-- Data excerpts follows --

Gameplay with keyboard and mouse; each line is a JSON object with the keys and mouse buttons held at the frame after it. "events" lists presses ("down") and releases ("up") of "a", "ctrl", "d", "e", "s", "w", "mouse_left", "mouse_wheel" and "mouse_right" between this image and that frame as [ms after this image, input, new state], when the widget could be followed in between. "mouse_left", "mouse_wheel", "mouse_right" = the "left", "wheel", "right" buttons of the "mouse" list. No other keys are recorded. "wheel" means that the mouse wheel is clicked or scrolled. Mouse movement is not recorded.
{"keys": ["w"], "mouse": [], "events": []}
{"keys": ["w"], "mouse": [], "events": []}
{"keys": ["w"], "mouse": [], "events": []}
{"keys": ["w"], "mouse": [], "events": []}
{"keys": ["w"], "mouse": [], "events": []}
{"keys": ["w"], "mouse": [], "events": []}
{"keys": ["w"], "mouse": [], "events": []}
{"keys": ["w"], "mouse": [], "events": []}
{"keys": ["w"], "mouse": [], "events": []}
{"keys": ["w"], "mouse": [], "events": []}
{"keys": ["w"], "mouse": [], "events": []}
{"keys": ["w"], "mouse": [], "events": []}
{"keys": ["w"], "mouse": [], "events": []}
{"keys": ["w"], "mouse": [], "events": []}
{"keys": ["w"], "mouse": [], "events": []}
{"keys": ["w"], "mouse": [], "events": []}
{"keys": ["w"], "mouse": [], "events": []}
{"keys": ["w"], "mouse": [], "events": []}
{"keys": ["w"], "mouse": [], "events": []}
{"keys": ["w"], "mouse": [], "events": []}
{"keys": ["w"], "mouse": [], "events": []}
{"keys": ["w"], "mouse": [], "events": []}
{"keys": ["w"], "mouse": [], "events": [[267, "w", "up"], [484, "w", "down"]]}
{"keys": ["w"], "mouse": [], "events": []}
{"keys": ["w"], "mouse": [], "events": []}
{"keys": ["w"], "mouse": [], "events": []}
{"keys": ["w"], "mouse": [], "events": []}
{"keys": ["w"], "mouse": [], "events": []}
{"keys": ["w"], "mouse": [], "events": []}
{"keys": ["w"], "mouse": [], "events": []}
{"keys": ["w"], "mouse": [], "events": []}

-- Data excerpts concluded --

**Task details**. Copy the data exactly. Leave nothing out.

**Solution to this exercise**.
Gameplay with keyboard and mouse; each line is a JSON object with the keys and mouse buttons held at the frame after it. "events" lists presses ("down") and releases ("up") of "a", "ctrl", "d", "e", "s", "w", "mouse_left", "mouse_wheel" and "mouse_right" between this image and that frame as [ms after this image, input, new state], when the widget could be followed in between. "mouse_left", "mouse_wheel", "mouse_right" = the "left", "wheel", "right" buttons of the "mouse" list. No other keys are recorded. "wheel" means that the mouse wheel is clicked or scrolled. Mouse movement is not recorded.
{"keys": ["w"], "mouse": [], "events": []}
{"keys": ["w"], "mouse": [], "events": []}
{"keys": ["w"], "mouse": [], "events": []}
{"keys": ["w"], "mouse": [], "events": []}
{"keys": ["w"], "mouse": [], "events": []}
{"keys": ["w"], "mouse": [], "events": []}
{"keys": ["w"], "mouse": [], "events": []}
{"keys": ["w"], "mouse": [], "events": []}
{"keys": ["w"], "mouse": [], "events": []}
{"keys": ["w"], "mouse": [], "events": []}
{"keys": ["w"], "mouse": [], "events": []}
{"keys": ["w"], "mouse": [], "events": []}
{"keys": ["w"], "mouse": [], "events": []}
{"keys": ["w"], "mouse": [], "events": []}
{"keys": ["w"], "mouse": [], "events": []}
{"keys": ["w"], "mouse": [], "events": []}
{"keys": ["w"], "mouse": [], "events": []}
{"keys": ["w"], "mouse": [], "events": []}
{"keys": ["w"], "mouse": [], "events": []}
{"keys": ["w"], "mouse": [], "events": []}
{"keys": ["w"], "mouse": [], "events": []}
{"keys": ["w"], "mouse": [], "events": []}
{"keys": ["w"], "mouse": [], "events": [[267, "w", "up"], [484, "w", "down"]]}
{"keys": ["w"], "mouse": [], "events": []}
{"keys": ["w"], "mouse": [], "events": []}
{"keys": ["w"], "mouse": [], "events": []}
{"keys": ["w"], "mouse": [], "events": []}
{"keys": ["w"], "mouse": [], "events": []}
{"keys": ["w"], "mouse": [], "events": []}
{"keys": ["w"], "mouse": [], "events": []}
{"keys": ["w"], "mouse": [], "events": []}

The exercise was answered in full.